In one of the largest claims in the Commercial Court's history, Deutsche Bank AG v Sebastian Holdings Inc, the court provided useful guidance on the nature of FX prime brokerage and the services to be provided by a prime broker. The bank had brought a claim for FX and equities trading debts of Sebastian, an entity controlled and owned by a Norwegian billionaire. Sebastian counterclaimed for loss-making FX transactions placed through the bank's prime brokerage platform and for losses arising from FX positions placed on Sebastian's behalf by its owner. In addition, Sebastian counterclaimed for $8 billion in consequential losses. 

The judge held that, in the absence of a contractual agreement to the contrary, the prime brokerage function did not involve the giving of advice and was essentially a clearing function providing basic information for reconciling trades. The judge refused to imply a term into the prime brokerage agreement that a prime broker owed a duty to use reasonable skill and care to ensure that each transaction was booked, valued and recorded accurately. Sebastian has applied for permission to appeal ([2013] EWHC 3463). 

In Torre Asset Funding Ltd v Royal Bank of Scotland Plc the court provided guidance that will be of interest to financial institutions that act as agent in lending transactions.
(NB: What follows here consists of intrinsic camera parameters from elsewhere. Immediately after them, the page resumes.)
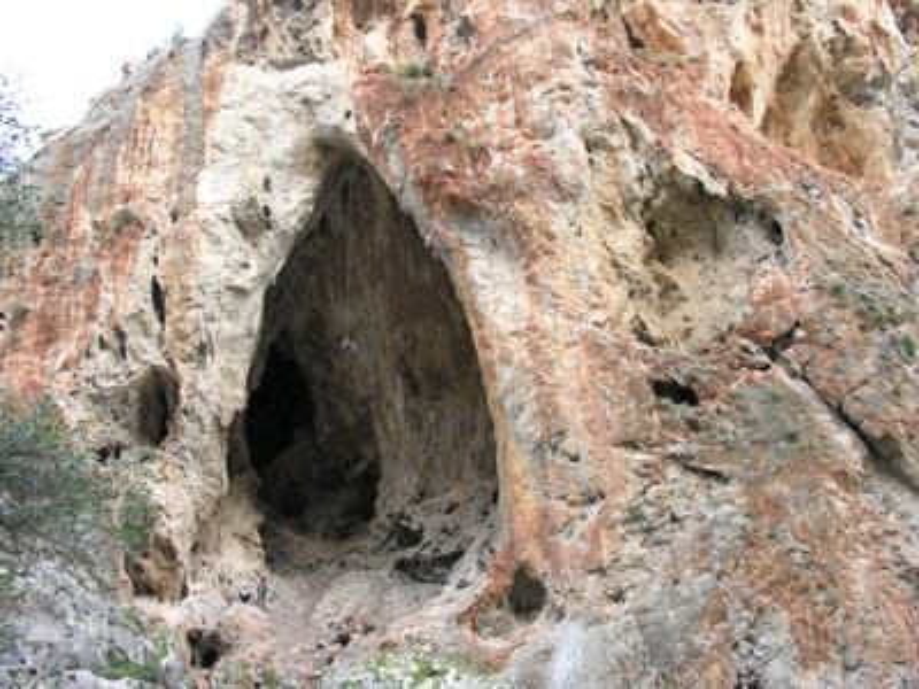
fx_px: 929
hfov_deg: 52.6
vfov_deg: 40.7
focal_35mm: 35
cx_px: 460
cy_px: 344
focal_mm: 8.9
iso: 50
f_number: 2.8
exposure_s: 1/41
The court was asked to rule on the scope of the duties of an agent bank in a structured finance transaction involving a property investment portfolio.
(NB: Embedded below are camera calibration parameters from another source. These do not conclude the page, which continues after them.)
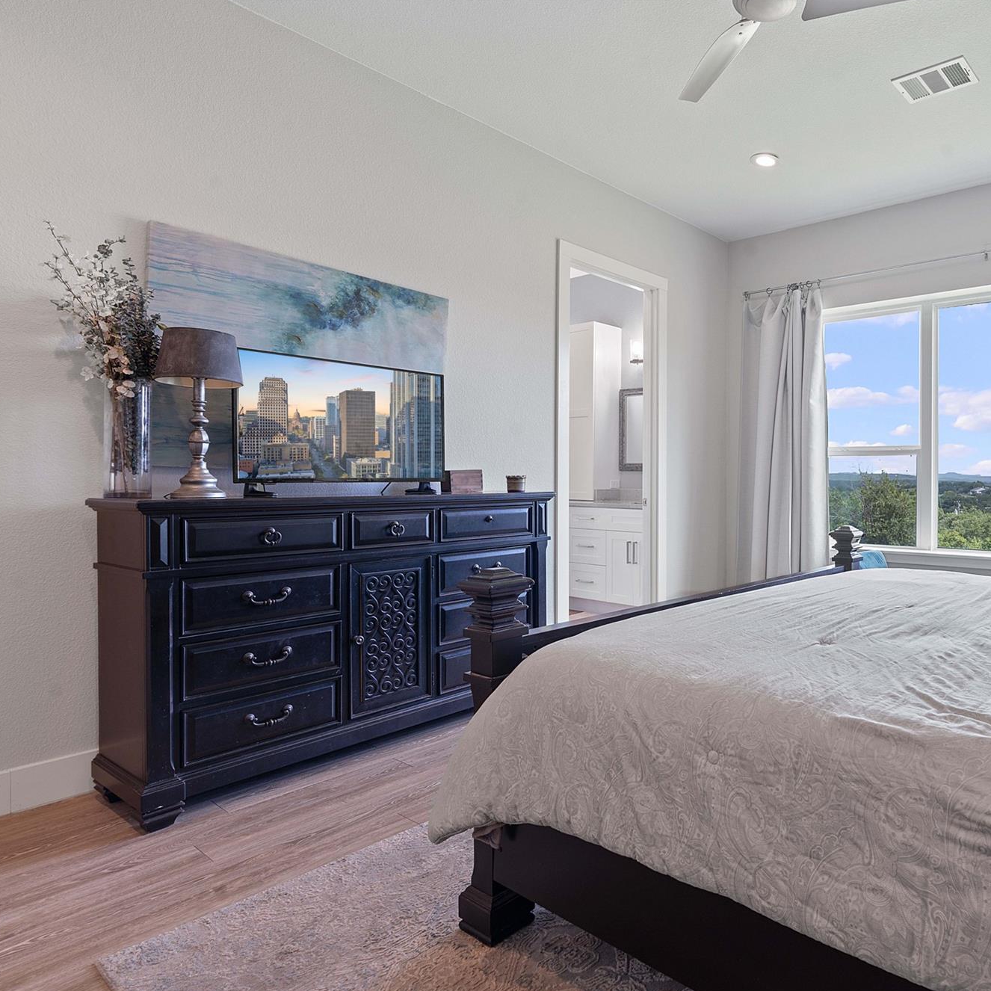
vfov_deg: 72.1
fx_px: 680
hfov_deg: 67.6
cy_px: 506
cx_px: 742
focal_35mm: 21
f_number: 9
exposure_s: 1/2.5
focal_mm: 16
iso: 320
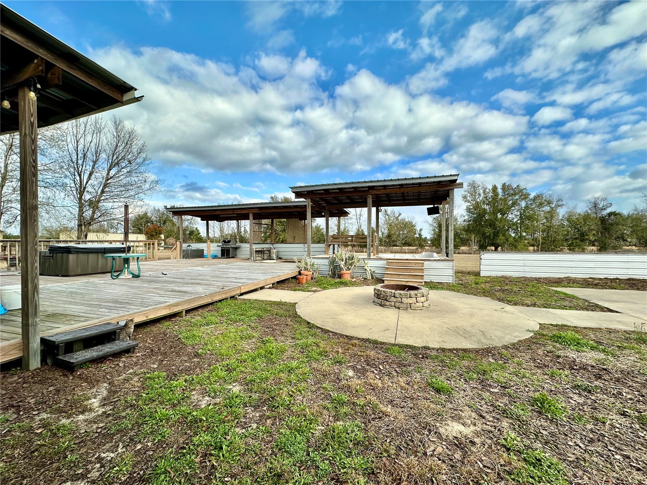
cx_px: 324
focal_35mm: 14
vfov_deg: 85.7
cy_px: 242
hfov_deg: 102.1
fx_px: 262
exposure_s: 1/1319
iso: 40
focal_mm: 2.22
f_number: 2.2
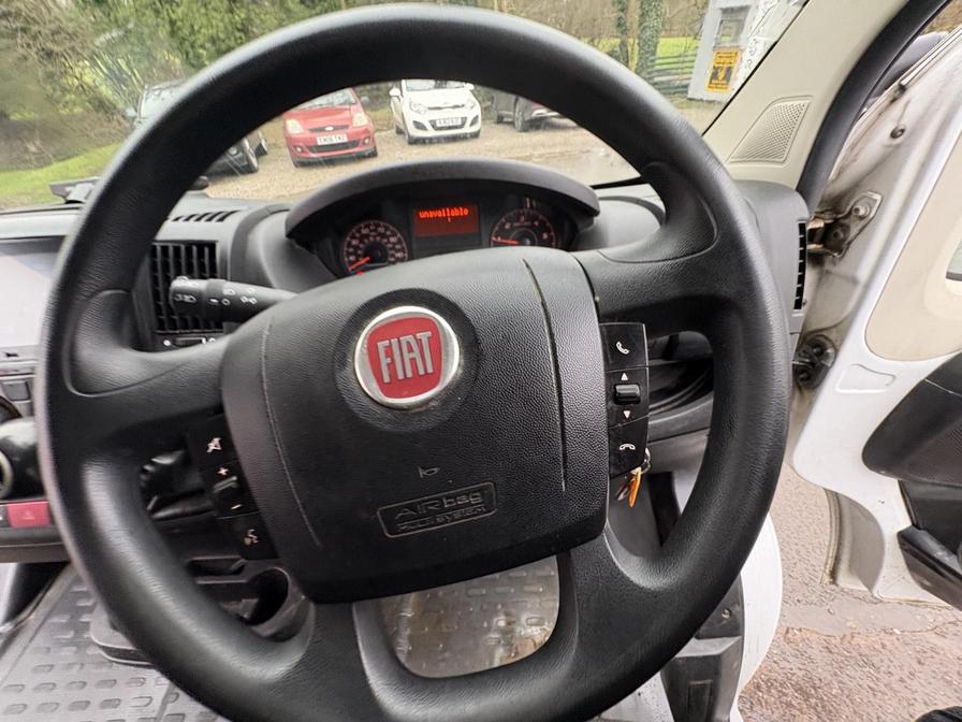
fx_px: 389
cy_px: 361
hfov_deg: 102.1
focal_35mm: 14
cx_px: 481
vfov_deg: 85.7
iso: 250
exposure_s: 1/60
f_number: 2.2
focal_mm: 2.22
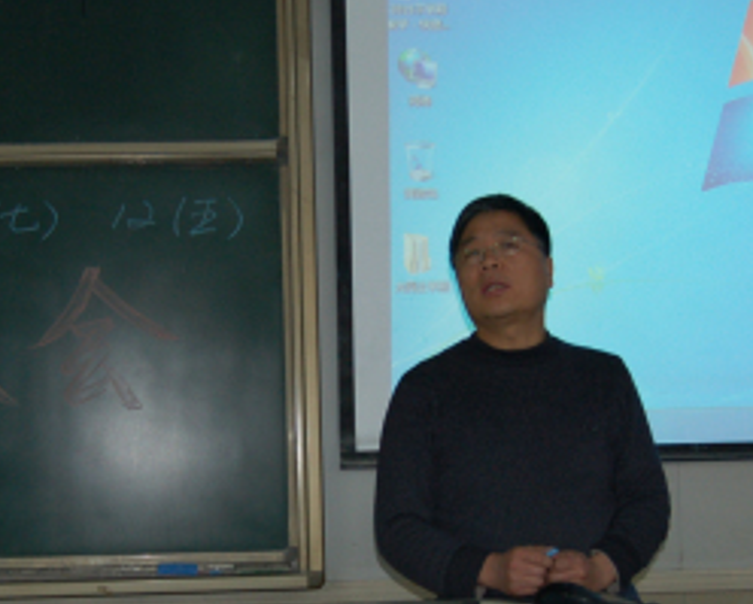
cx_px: 252
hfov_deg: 24.3
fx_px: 1743
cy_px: 367
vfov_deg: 19.6
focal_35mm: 78
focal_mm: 23
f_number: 3.8
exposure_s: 1/60
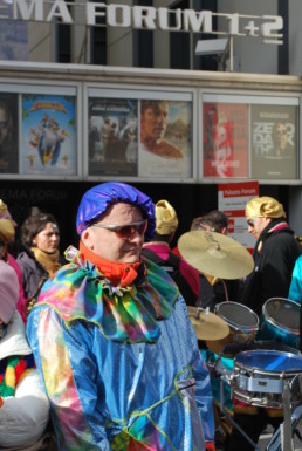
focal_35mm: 78
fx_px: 978
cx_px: 139
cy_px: 269
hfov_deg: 17.6
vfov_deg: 25.9
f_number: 8
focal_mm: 40
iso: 100
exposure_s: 1/250
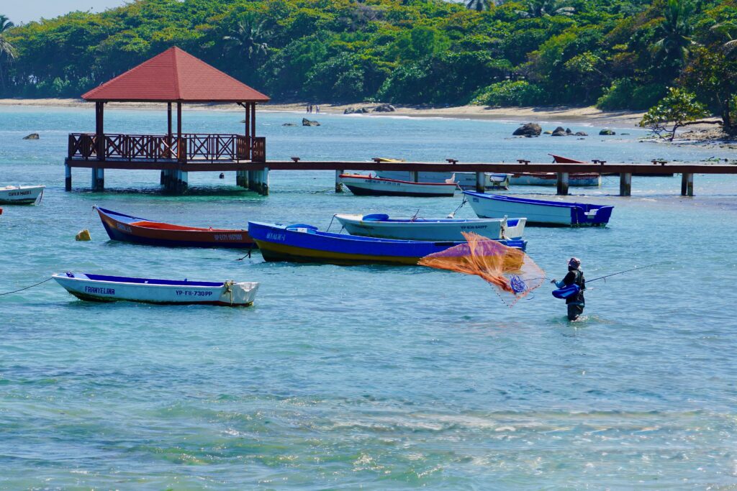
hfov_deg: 16.0
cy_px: 246
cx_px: 368
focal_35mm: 128
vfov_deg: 10.7
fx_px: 2621
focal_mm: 128
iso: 100
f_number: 9
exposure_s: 1/250
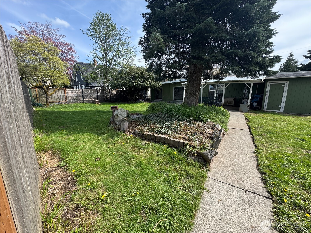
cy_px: 116
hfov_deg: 102.1
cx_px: 156
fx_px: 126
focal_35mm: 14
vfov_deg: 85.7
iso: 40
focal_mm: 2.22
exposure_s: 1/561
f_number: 2.2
Torre Asset had argued that RBS was under a duty to provide it with information (including notifications of events of default) which may have allowed it to understand the financial difficulties facing the company RBS was acting as agent for. On the facts, the court found that the limited duties of the agent were as defined in the transaction documents ([2013] EWHC 2670).

The judgment handed down by the Commercial Court in Första AP-Fonden v Bank of New York Mellon SA/NV and ors will be of interest to the securities lending industry as, in that case, a bank was found to have been negligent in its duties as a securities lending agent.

Första, a Swedish pension fund whose securities lending programme was managed by BNY Mellon, suffered large losses in relation to a $35.5 million investment in medium term notes issues by Sigma Finance Inc. Sigma was a $27 million structured investment vehicle that collapsed in September 2008 during the financial crisis. Under the securities lending agreement, BNY Mellon had contracted to provide a "fair view" of the risk of default and loss and also of the alternatives to holding the securities until their maturity ([2013] EWHC 3127 (Comm)).

The court found that BNY Mellon had not provided a "fair view" when it told Första that it remained confident that the medium term notes would be paid in full on maturity, as the bank's analysis at the time in fact showed that there was a likelihood of default. This communication was a negligent misstatement and misrepresentation which breached the bank's duty of care under the securities agreement.

Looking ahead

In 2014 the courts look set to continue to be called upon to clarify the scope of the duties and responsibilities of financial institutions in relation to the sale of financial products.